All these put together really affected my sleep. When someone has a kidney disease they already have interrupted sleep as the kidney disease also effects the adrenal glands and our adrenal makes our lovely cortisol. So with having a dominance of cortisol this will affect your sleep. The food I was eating is toxic to my body which gave me broken sleep because my body was still trying to process the food, which didn’t help as I would be craving. I even had a night or two where I was eating up to the point before I go to bed. This would also wake me up in the middle of the night feeling thirsty from the processed salt in the food and some mornings I woke up with a dry mouth. At times, it felt like I was hung over from a big night of drinking. This cause can be from refined sugar. Even though knowing this is still blew my mind that food can have this type of effect on you. Having to go to the bathroom to do a number two in the middle of the night tells me that this is not right, either, as this is the liver trying to push out the nasty toxins in my body and it can’t wait until the morning. This experience surely told me how these types of foods really affect my body physically. When going through this in the middle of the night all I can do is think, my poor body, my poor kidneys.

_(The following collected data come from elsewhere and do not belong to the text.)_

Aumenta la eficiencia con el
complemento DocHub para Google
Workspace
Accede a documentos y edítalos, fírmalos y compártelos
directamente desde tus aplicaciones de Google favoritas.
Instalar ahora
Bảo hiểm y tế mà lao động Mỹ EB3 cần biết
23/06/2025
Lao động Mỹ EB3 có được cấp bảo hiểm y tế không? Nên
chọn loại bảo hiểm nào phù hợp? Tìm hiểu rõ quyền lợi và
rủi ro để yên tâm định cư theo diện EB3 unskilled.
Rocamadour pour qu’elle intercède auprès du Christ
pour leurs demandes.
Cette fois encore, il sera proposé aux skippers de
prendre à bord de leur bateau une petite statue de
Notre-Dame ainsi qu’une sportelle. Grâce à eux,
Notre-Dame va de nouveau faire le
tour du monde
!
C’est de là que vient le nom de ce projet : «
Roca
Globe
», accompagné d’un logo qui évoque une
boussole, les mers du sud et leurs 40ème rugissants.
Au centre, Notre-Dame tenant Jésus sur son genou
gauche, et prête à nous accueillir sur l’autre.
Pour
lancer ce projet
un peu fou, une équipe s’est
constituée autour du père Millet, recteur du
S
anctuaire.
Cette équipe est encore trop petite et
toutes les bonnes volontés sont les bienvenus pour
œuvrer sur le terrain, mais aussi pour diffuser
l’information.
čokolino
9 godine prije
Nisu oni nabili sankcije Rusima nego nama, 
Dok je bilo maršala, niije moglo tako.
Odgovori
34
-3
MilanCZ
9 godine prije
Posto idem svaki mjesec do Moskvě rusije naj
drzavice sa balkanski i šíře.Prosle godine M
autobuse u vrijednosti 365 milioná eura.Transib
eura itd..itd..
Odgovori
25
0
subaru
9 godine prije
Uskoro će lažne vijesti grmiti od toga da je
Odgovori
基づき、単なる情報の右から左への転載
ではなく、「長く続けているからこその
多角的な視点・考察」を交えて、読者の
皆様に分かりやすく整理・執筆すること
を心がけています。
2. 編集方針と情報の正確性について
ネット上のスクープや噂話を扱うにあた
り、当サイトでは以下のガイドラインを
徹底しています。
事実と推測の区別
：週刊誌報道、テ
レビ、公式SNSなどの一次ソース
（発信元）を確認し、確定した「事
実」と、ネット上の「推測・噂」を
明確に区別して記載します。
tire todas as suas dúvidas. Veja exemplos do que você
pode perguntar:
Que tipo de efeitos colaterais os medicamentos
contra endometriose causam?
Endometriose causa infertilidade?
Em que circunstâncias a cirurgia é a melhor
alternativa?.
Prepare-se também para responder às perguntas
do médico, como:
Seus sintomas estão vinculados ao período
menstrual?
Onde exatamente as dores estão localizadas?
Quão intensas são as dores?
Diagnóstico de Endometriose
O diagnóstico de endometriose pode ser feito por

Some people who have emotional or mental issues can also suffer without knowing it. I have suffered from depression and one thing I really noticed is how it affected me mentally. I normally have a great self-care morning routine which includes meditation, a yoga practice, tongue scraping, writing and dry brush body scrubbing. But due to my lack of sleep I had no energy to get up so I would stay in bed, go back to sleep, which was most mornings or when in such a blue state look at social media and see how prefect people’s lives where. Then started to be really hard on myself which brought on the blues even more, as my energy level and drive has gone down. I came to realise that this is not a good habit to be creating as it also affects the rest of my day by having a lack of motivation to get things done that I want and need to get done; my work ethic went down the drain and the foggy brain and lack of concentration didn’t help, either. When it came to teaching yoga, that was a big effort. I did see how this empowered my negative self-talk and thoughts. Things like, “Why did I eat that? You are fat enough,” “Why should I care about them, they don’t about me,” to a point they were very dominant and at times very overpowering. It felt like the grey cloud was following me around. This was scary to see as I have been working very hard on reprogramming the way I think with meditation, breath work and gratitude writing. This now brought my attention to people who suffer from any mental illness and how poor foods choices don’t support the healthy brain and mind.

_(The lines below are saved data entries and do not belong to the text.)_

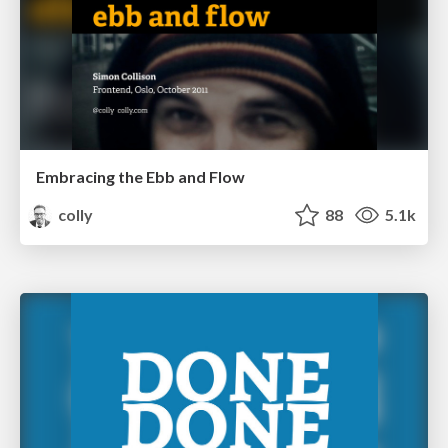
Embracing the Ebb and Flow
colly
88
5.1k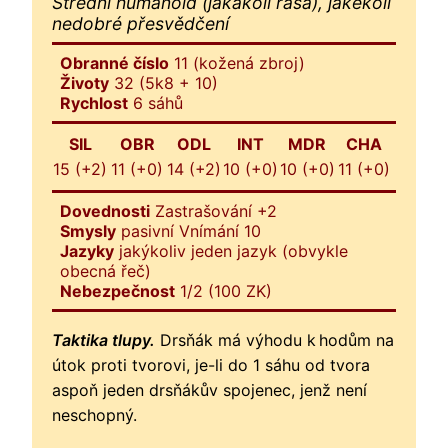
Střední humanoid (jakákoli rasa), jakékoli
nedobré přesvědčení
Obranné číslo
11 (kožená zbroj)
Životy
32 (5k8 + 10)
Rychlost
6 sáhů
SIL
OBR
ODL
INT
MDR
CHA
15 (+2)
11 (+0)
14 (+2)
10 (+0)
10 (+0)
11 (+0)
Dovednosti
Zastrašování +2
Smysly
pasivní Vnímání 10
Jazyky
jakýkoliv jeden jazyk (obvykle
obecná řeč)
Nebezpečnost
1/2 (100 ZK)
Taktika tlupy.
Drsňák má výhodu k hodům na
útok proti tvorovi, je-li do 1 sáhu od tvora
aspoň jeden drsňákův spojenec, jenž není
neschopný.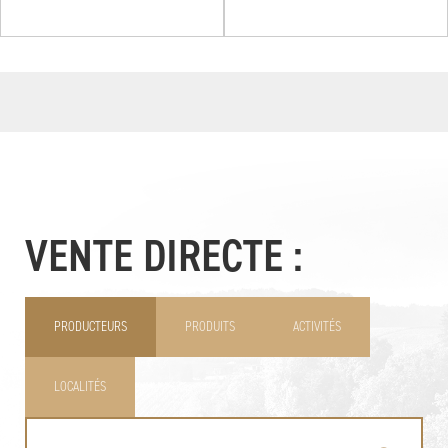
VENTE DIRECTE :
PRODUCTEURS
PRODUITS
ACTIVITÉS
LOCALITÉS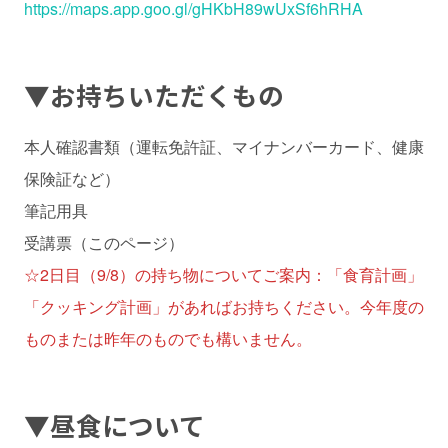
https://maps.app.goo.gl/gHKbH89wUxSf6hRHA
▼お持ちいただくもの
本人確認書類（運転免許証、マイナンバーカード、健康
保険証など）
筆記用具
受講票（このページ）
☆2日目（9/8）の持ち物についてご案内：「食育計画」
「クッキング計画」があればお持ちください。今年度の
ものまたは昨年のものでも構いません。
▼昼食について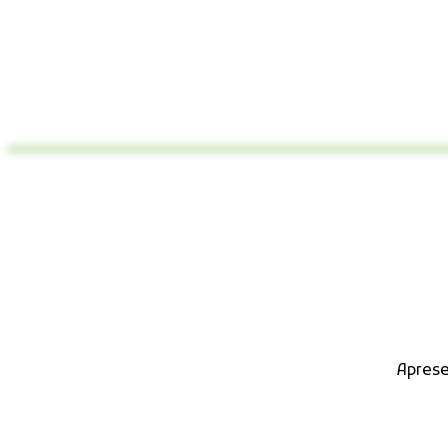
Aprese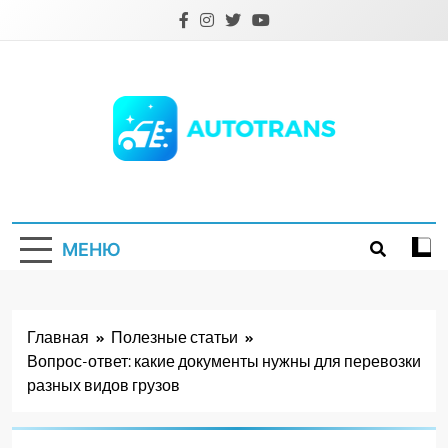
Перейти
к
содержимому
Autotrans.com.ua
МЕНЮ
Главная
Полезные статьи
Вопрос-ответ: какие документы нужны для перевозки
разных видов грузов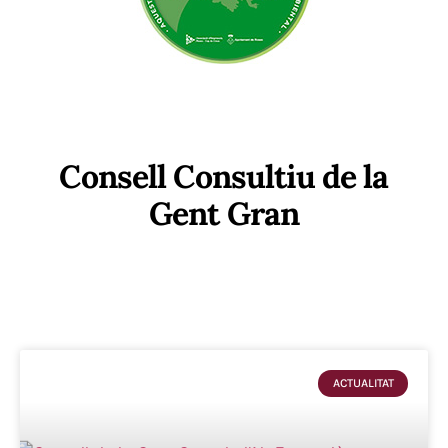
Consell Consultiu de la
Gent Gran
ACTUALITAT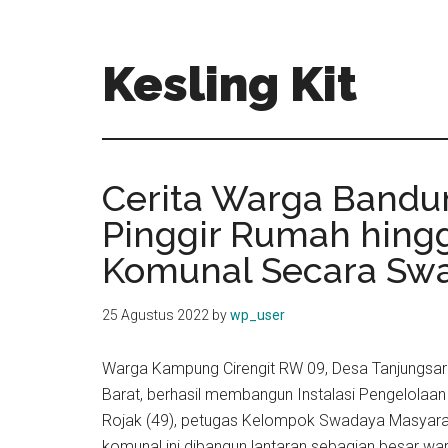
Skip
Skip
to
to
main
primary
Kesling Kit
content
sidebar
Cerita Warga Bandun
Pinggir Rumah hingg
Komunal Secara Sw
25 Agustus 2022
by
wp_user
Warga Kampung Cirengit RW 09, Desa Tanjungsa
Barat, berhasil membangun Instalasi Pengelolaa
Rojak (49), petugas Kelompok Swadaya Masyar
komunal ini dibangun lantaran sebagian besar 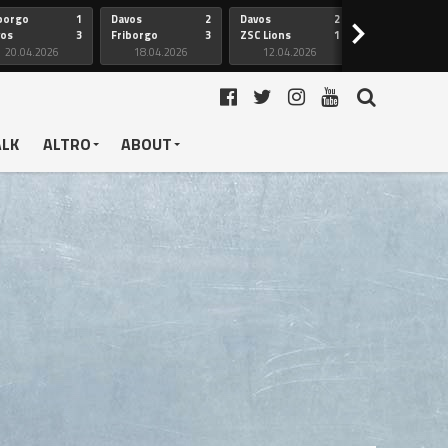
borgo
1
Davos
2
Davos
2
Friborgo
>
vos
3
Friborgo
3
ZSC Lions
1
Ginevra
20.04.2026
18.04.2026
12.04.2026
12.04.2026
ALK
ALTRO
ABOUT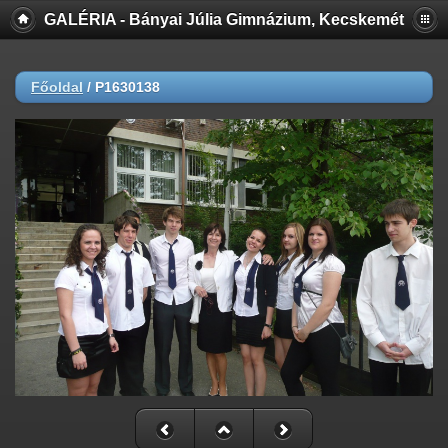
GALÉRIA - Bányai Júlia Gimnázium, Kecskemét
Főoldal
/
P1630138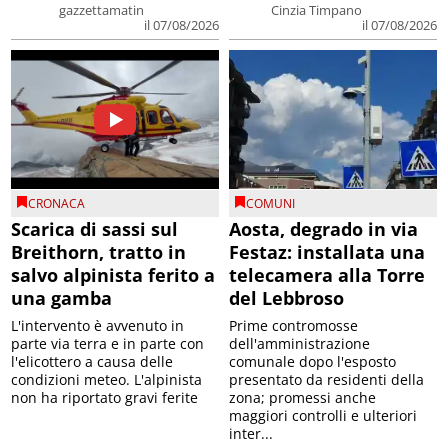
gazzettamatin
Cinzia Timpano
il 07/08/2026
il 07/08/2026
CRONACA
COMUNI
Scarica di sassi sul
Aosta, degrado in via
Breithorn, tratto in
Festaz: installata una
salvo alpinista ferito a
telecamera alla Torre
una gamba
del Lebbroso
L'intervento è avvenuto in
Prime contromosse
parte via terra e in parte con
dell'amministrazione
l'elicottero a causa delle
comunale dopo l'esposto
condizioni meteo. L'alpinista
presentato da residenti della
non ha riportato gravi ferite
zona; promessi anche
maggiori controlli e ulteriori
inter...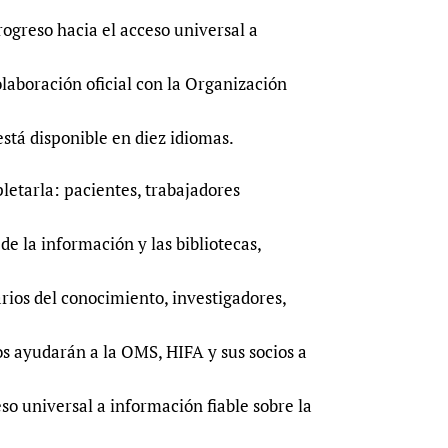
ogreso hacia el acceso universal a
olaboración oficial con la Organización
está disponible en diez idiomas.
etarla: pacientes, trabajadores
 de la información y las bibliotecas,
arios del conocimiento, investigadores,
os ayudarán a la OMS, HIFA y sus socios a
so universal a información fiable sobre la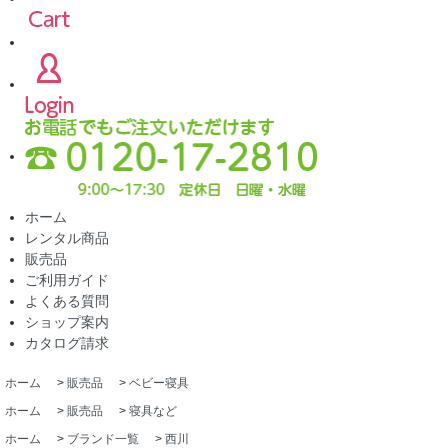
ホーム
レンタル商品
販売品
ご利用ガイド
よくある質問
ショップ案内
カタログ請求
ホーム
>
販売品
>
ベビー寝具
ホーム
>
販売品
>
寝具など
ホーム
>
ブランド一覧
>
西川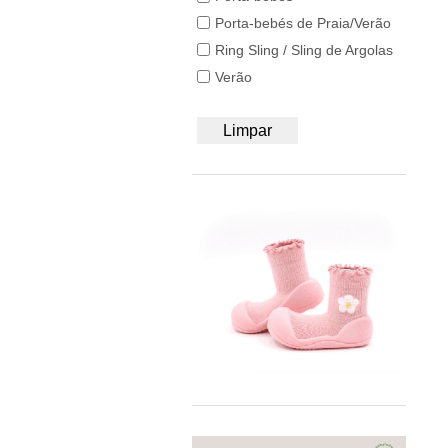
50/56
BB&Co
Porta-bebés de Praia/Verão
62/68
Bblüv
Ring Sling / Sling de Argolas
74/80
Beach & Bandits
Verão
86/92
Beyona
A4
BiOBUDDi
Limpar
Bobbi Ravioli
Bodywear Beeren
BOHOPANNA
Booksmile
BS Toys
Bumbo
BundleBean
Carl Oscar®
Cayro
Chilly's
Close Parent
Colorino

I never understood in my younger years when people would say, “My body is my temple.” I always thought, what hippies why don’t you just relax and enjoy life. But how can you enjoy life when you are sick either physically or mentally? What I now can see is that you can’t and I really understand that my body is my temple. We may live longer but that extended life span we tend to die slowly with all the disease that are becoming more common now. It was scary to see in 10 days how this has affected me.
With going on this little experiment, it has brought a stronger awareness on how whole real foods help support and nourish our body, not just with weight control but our overall health body, mind and soul.